TASK GOAL
Lay out all the lines below as a Markdown table with two columns, Row and Line: Row holds the row number and Line holds the text. Skip blank lines and any line that only marks a picture.

AVAILABLE RECORDS
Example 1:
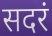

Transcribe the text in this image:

सदरं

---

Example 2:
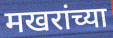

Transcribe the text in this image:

मखरांच्या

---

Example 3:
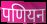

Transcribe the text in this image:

पणियन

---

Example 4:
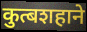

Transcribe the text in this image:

कुत्बशहाने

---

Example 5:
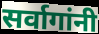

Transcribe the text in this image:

सर्वागांनी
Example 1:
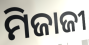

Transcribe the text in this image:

ମିଜାଜୀ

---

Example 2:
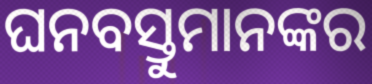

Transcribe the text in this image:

ଘନବସ୍ତୁମାନଙ୍କର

CORRECT RESULT
| Row | Line |
|---|---|
| 1 | Example 1: |
| 2 | Transcribe the text in this image: |
| 3 | सदरं |
| 4 | --- |
| 5 | Example 2: |
| 6 | Transcribe the text in this image: |
| 7 | मखरांच्या |
| 8 | --- |
| 9 | Example 3: |
| 10 | Transcribe the text in this image: |
| 11 | पणियन |
| 12 | --- |
| 13 | Example 4: |
| 14 | Transcribe the text in this image: |
| 15 | कुत्बशहाने |
| 16 | --- |
| 17 | Example 5: |
| 18 | Transcribe the text in this image: |
| 19 | सर्वागांनी |
| 20 | Example 1: |
| 21 | Transcribe the text in this image: |
| 22 | ମିଜାଜୀ |
| 23 | --- |
| 24 | Example 2: |
| 25 | Transcribe the text in this image: |
| 26 | ଘନବସ୍ତୁମାନଙ୍କର |